Frankly speaking, current price $2.56 looks very attractive...
Drizzt
Sunday 8th of May 2011
the chance of losing those are low. but when they lose it, the impact is high.
at 2.56 the yield is only around 5.5%. is that worth the risk?
Jared Seah
Thursday 28th of April 2011
I am vested into the Telecoms and Utilities for income and hard commodities for "growth". Went 1/4 cash since Dec 2010 (took some money off the table).
I am now in the tortoise defensive mode. And I belong to the inflation scare camp.
Lower yields are OK for me since Telecoms and Utilities have stronger pricing power in inflationary environment.
Would Iphone and Ipad fanatics give them up if Telcos raise charges by 10%? I am using you as indicator! LOL!
Drizzt
Thursday 28th of April 2011
hi jared, i am of inflationary camp. but i missed out on starhub as i sold some of them. regretted it. but i believe at certain pt there is deflation. they are join together.
if telco raise 10% my purchasing power need to raise as well. it is a utility to me so there is only so much iwill pay. once you get used to data lifestyle it is hard to turn back.u would realise yourhp subscription neverwentdown.
on utilities, i realise there are no good utilities around. which one are you vested in?
Jared Seah
Wednesday 27th of April 2011
I own 2 stocks in your tracker ;)
But you are right, I do continuously explore other stocks and use your "template" to evaluate them.
By the way, I also use your tracker as a top down sector analysis tool. I benchmark utilities versus telecomes versus reits versus shipping trusts, etc.
I am macro top down growth and income speculator. Not a "true blue" dividend player.
You are very pereceptive!
Drizzt
Thursday 28th of April 2011
Jared, sectors do rotate, and each have their own characteristics.

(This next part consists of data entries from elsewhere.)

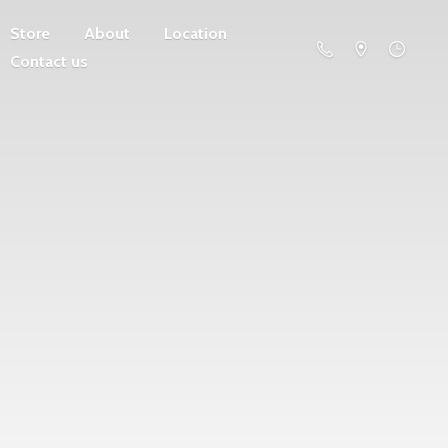
Store
About
Location
Contact us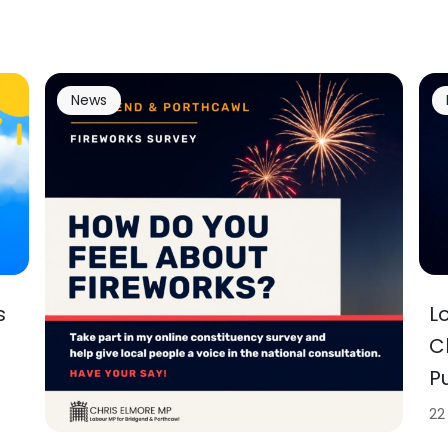
News
s
L
C
P
22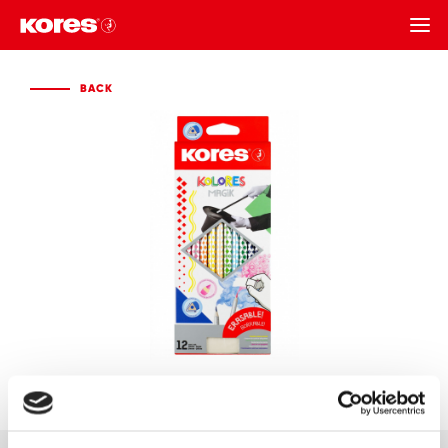
BACK
BACK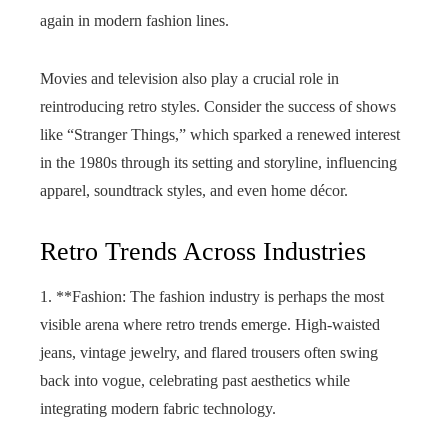
again in modern fashion lines.
Movies and television also play a crucial role in
reintroducing retro styles. Consider the success of shows
like “Stranger Things,” which sparked a renewed interest
in the 1980s through its setting and storyline, influencing
apparel, soundtrack styles, and even home décor.
Retro Trends Across Industries
1. **Fashion: The fashion industry is perhaps the most
visible arena where retro trends emerge. High-waisted
jeans, vintage jewelry, and flared trousers often swing
back into vogue, celebrating past aesthetics while
integrating modern fabric technology.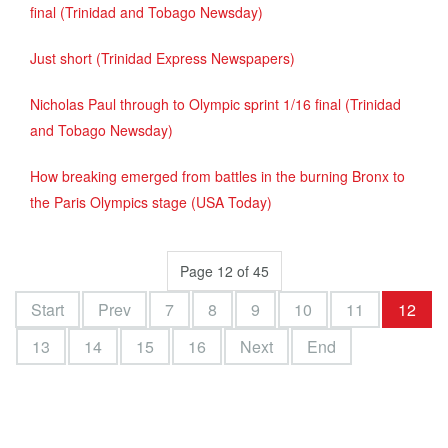
final (Trinidad and Tobago Newsday)
Just short (Trinidad Express Newspapers)
Nicholas Paul through to Olympic sprint 1/16 final (Trinidad
and Tobago Newsday)
How breaking emerged from battles in the burning Bronx to
the Paris Olympics stage (USA Today)
Page 12 of 45
Start
Prev
7
8
9
10
11
12
13
14
15
16
Next
End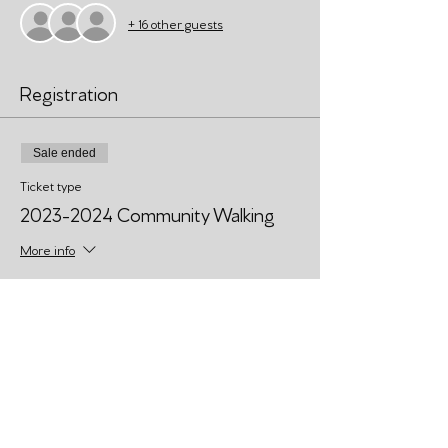
+ 16 other guests
Registration
Sale ended
Ticket type
2023-2024 Community Walking
More info
Price
Pay what you want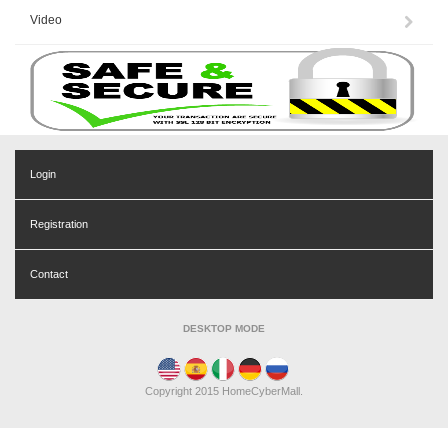
Video
Login
Registration
Contact
DESKTOP MODE
Copyright 2015 HomeCyberMall.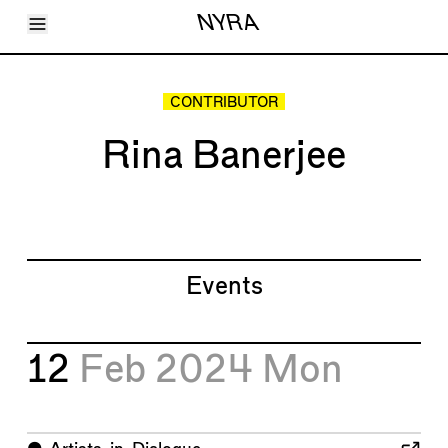
Toggle Menu
NYRA
Articles
Issues
Events
CONTRIBUTOR
Shortcuts
LARA
Rina Banerjee
About
Shop
Subscribe
Account
Events
12
Feb 2024
Mon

My tracker currently shows that, Telecoms and Services are very stable in Free Cashflow but their yield do not measure up to REITs. REITs on the other hand have higher yields but higher debts.
What is your favor haha
Jared Seah
Tuesday 26th of April 2011
Hi Drizzt,
Thanks again for the update and continuous improvement in your Dividend Stock Tracker. It's very useful template for me to evaluate which "stock horse" to ride.
Drizzt
Wednesday 27th of April 2011
Hi Jared, no probs, but probably not the kind of stock you are looking for haha.